• [Exercise 1]
Could you print the post on Noble's college data infrastructure word for word?

• [Passage]
Noble’s infrastructure for college data
Over the years, Noble has been recognized for innovative work using data to create tools that support the college choices of our students and then help them persist in college. (See here, here, and here for examples. To play with the “College Bot” tool, make a copy of the document you find at this link.) In this post, I’m going to talk about the tools infrastructure that we use for data-related college work at Noble.
At Noble, we have a small team working on college data:
- Myself: original designer of most of these tools over the past 7 years; deep background in technology from a prior career and ten years of experience on college and counseling related content, but mostly self-taught on our current technologies; majority of time dedicated to non-data and tools related responsibilities
- College Success Software Developer: two plus years working at Noble; career switcher with 2+ years of mostly Python related software development experience prior to coming to Noble; no background in the domain previously
In addition to college data, there is a four person Data Team whose work is largely not involved with college data, instead primarily supporting the academic work at the rest of Noble. This team does most of their work around three pillars that are similar to the practice of other high performing organizations using data to inform instruction, although they are more experienced than most other ed organizations in doing this well–the foundation of this structure has been in place for almost a decade and many other school organizations look to this team for guidance and advice for how to better use data in their system. The three pillars are:
- School Information System (SIS) as the front-end tool for capturing and displaying daily school data (PowerSchool)

• [Recorded information]
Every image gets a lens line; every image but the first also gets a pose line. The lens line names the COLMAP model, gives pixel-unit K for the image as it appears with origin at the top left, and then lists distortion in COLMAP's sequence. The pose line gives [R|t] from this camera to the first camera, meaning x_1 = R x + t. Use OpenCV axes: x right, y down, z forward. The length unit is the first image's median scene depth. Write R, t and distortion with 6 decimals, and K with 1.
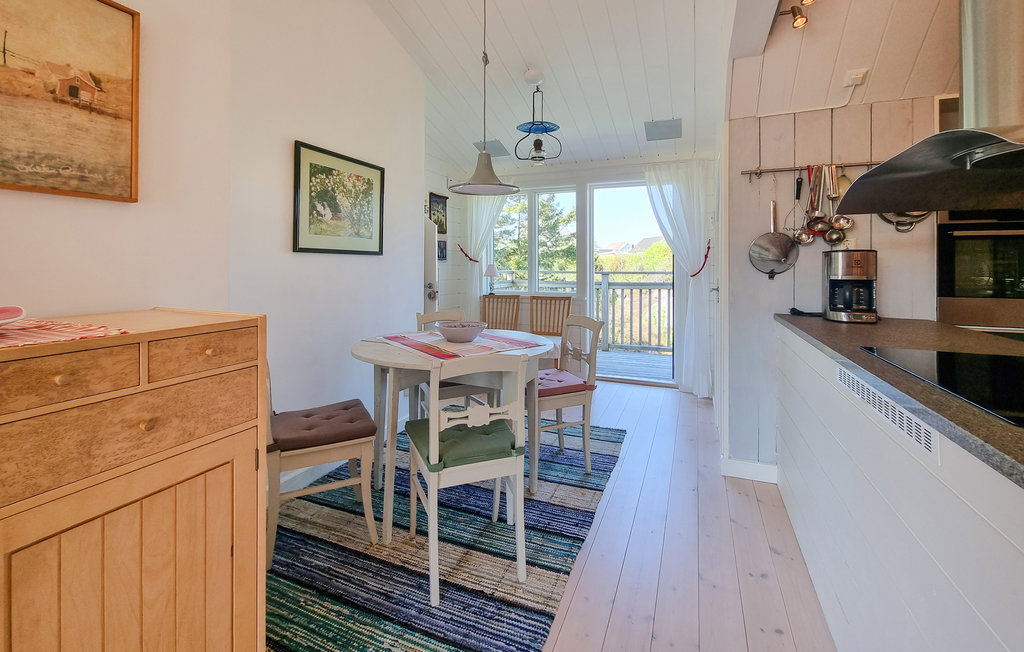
lens RADIAL K [[430.7, 0, 519.9], [0, 430.7, 265.9], [0, 0, 1]] dist [-0.002648, -0.000184]
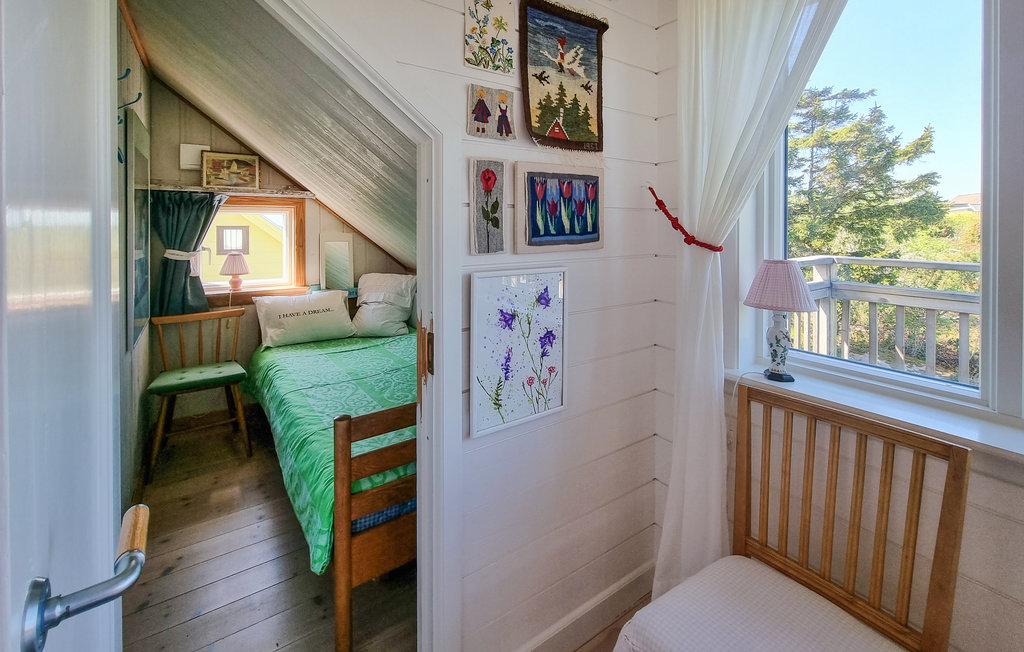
lens RADIAL K [[451.0, 0, 515.2], [0, 451.0, 229.8], [0, 0, 1]] dist [-0.000248, -0.000016]
pose [[0.844556, 0.005303, -0.535441, -0.043386], [-0.001346, 0.999969, 0.007781, -0.018337], [0.535466, -0.005851, 0.844537, 0.553140]]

• [Exercise 2]
Could you output the listing that follows the post line for line, with the pictures left out?

• [Answer area 1]
Noble’s infrastructure for college data
Over the years, Noble has been recognized for innovative work using data to create tools that support the college choices of our students and then help them persist in college. (See here, here, and here for examples. To play with the “College Bot” tool, make a copy of the document you find at this link.) In this post, I’m going to talk about the tools infrastructure that we use for data-related college work at Noble.
At Noble, we have a small team working on college data:
- Myself: original designer of most of these tools over the past 7 years; deep background in technology from a prior career and ten years of experience on college and counseling related content, but mostly self-taught on our current technologies; majority of time dedicated to non-data and tools related responsibilities
- College Success Software Developer: two plus years working at Noble; career switcher with 2+ years of mostly Python related software development experience prior to coming to Noble; no background in the domain previously
In addition to college data, there is a four person Data Team whose work is largely not involved with college data, instead primarily supporting the academic work at the rest of Noble. This team does most of their work around three pillars that are similar to the practice of other high performing organizations using data to inform instruction, although they are more experienced than most other ed organizations in doing this well–the foundation of this structure has been in place for almost a decade and many other school organizations look to this team for guidance and advice for how to better use data in their system. The three pillars are:
- School Information System (SIS) as the front-end tool for capturing and displaying daily school data (PowerSchool)

• [Answer area 2]
Every image gets a lens line; every image but the first also gets a pose line. The lens line names the COLMAP model, gives pixel-unit K for the image as it appears with origin at the top left, and then lists distortion in COLMAP's sequence. The pose line gives [R|t] from this camera to the first camera, meaning x_1 = R x + t. Use OpenCV axes: x right, y down, z forward. The length unit is the first image's median scene depth. Write R, t and distortion with 6 decimals, and K with 1.
lens RADIAL K [[430.7, 0, 519.9], [0, 430.7, 265.9], [0, 0, 1]] dist [-0.002648, -0.000184]
lens RADIAL K [[451.0, 0, 515.2], [0, 451.0, 229.8], [0, 0, 1]] dist [-0.000248, -0.000016]
pose [[0.844556, 0.005303, -0.535441, -0.043386], [-0.001346, 0.999969, 0.007781, -0.018337], [0.535466, -0.005851, 0.844537, 0.553140]]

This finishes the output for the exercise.